As much as Mr. Bush has argued that the old characterizations of the cold war are no longer germane, he drew a new line at the White House on Friday morning between countries free and not free, and bluntly put Russia on the other side of it.

“With its actions in recent days Russia has damaged its credibility and its relations with the nations of the free world,” Mr. Bush said in his fourth stern statement on the conflict in five days, and the strongest to date. “Bullying and intimidation are not acceptable ways to conduct foreign policy in the 21st century.”

Tensions are manifest already, and both sides have done their part to inflame them. The flare-up over an obscure territorial dispute in the Caucasus, one barely known to most Americans, has set off a series of tectonic shifts.

The United Nations Security Council has reverted to a cold-war-like stalemate, with American and Russian vetoes blocking meaningful action over Georgia and other issues. While the United States and Russia will continue to negotiate out of necessity, as the old superpowers did, cooperation and collaboration — however limited in the past few years — now appear even more remote over such issues as Iran’s nuclear program.

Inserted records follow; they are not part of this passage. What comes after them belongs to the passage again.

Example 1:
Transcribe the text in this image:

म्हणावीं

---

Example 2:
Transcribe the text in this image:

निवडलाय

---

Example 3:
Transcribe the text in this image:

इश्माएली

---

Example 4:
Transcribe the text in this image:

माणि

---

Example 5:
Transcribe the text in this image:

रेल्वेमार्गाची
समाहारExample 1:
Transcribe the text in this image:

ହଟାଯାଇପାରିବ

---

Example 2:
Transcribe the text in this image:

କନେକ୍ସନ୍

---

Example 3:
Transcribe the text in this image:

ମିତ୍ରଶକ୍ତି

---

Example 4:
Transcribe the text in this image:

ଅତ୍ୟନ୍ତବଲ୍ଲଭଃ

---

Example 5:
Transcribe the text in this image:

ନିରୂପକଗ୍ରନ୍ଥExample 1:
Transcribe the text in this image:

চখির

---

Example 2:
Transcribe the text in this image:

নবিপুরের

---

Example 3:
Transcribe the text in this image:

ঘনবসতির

The Russian offensive — the first outside its territory since the collapse of the Soviet Union in 1991 — has crystallized a realignment already taking place in Central and Eastern Europe, where the new members of NATO and the European Union have warned of the threat posed by a resurgent Russia. And it is already forcing a reassessment of American strategy toward Russia, as Secretary of Defense Robert M. Gates said on Thursday.

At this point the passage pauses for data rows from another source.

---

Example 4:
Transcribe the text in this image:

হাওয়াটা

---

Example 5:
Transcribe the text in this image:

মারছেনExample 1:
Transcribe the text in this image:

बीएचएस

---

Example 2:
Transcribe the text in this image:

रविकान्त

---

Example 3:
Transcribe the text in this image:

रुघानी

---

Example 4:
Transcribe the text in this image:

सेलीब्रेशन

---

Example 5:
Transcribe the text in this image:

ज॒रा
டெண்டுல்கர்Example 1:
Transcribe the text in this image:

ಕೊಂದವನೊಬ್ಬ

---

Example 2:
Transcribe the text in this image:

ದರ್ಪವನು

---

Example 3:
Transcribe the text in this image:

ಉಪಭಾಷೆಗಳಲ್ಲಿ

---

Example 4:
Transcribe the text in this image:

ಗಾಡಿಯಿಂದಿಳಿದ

The United States and Poland, which spent months negotiating the basing of American antimissile interceptors on its territory, quickly completed the deal in the wake of Russia’s offensive. The administration dropped its opposition to sending Patriot missiles, which would defend the Polish site in case of any attack — presumably from Russia.
Poland's acceptance of the missile interceptor base triggered a bellicose response from Moscow, with Russian General Anatoly Nogovitsyn saying the U.S. deployment of missile defenses at the Russian perimeter marks a provocative esclation of tensions, threatening a Russian strike against the facilities.

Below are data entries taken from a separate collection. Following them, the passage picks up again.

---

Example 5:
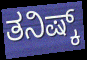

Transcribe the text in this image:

ತನಿಷ್ಕ್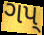
ગપ્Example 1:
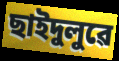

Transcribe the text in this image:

ছাইদুলুৱে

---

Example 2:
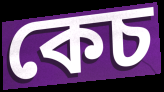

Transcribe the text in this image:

কেচ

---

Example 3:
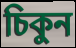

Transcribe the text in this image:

চিকুন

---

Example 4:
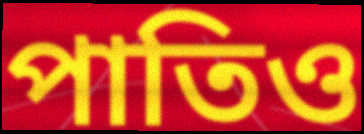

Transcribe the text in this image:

পাতিও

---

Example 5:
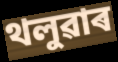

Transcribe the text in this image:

থলুৱাৰ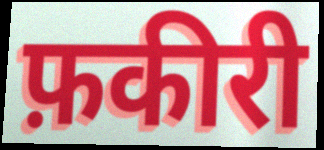
फ़कीरी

This language is certainly reminiscent of earlier periods of U.S.-Soviet hostility, although a lot has changed in the nearly 20 years since the fall of the Berlin Wall: Russia no longer controls the East Bloc alliance. Moscow has been accepted into international institutions such as the G-8 grouping of leading economic powers. And the driving ideology of all-encompassing Marxist-Leninist global expansion no longer finds its home in the Kremlin.

While a new Cold War is unlikely, the ongoing crisis in the Caucasus does herald a return to multipolar military competition in the inter-state system, with Moscow's actions this last week reviving legitimate historical analogies
to Russia's history of imperialist domination of the near abroad in Eastern Europe and South Asia.

The stakes are certainly high, for continued advances of Russian capabilities beyond Georgia could impinge on American assets and interests to the Persian Gulf region and beyond. But until we see some formation of contrasting alliance blocs with rigid commitments to the two major poles of a renewed bipolar system of world power, talk of a new "Cold War" is premature.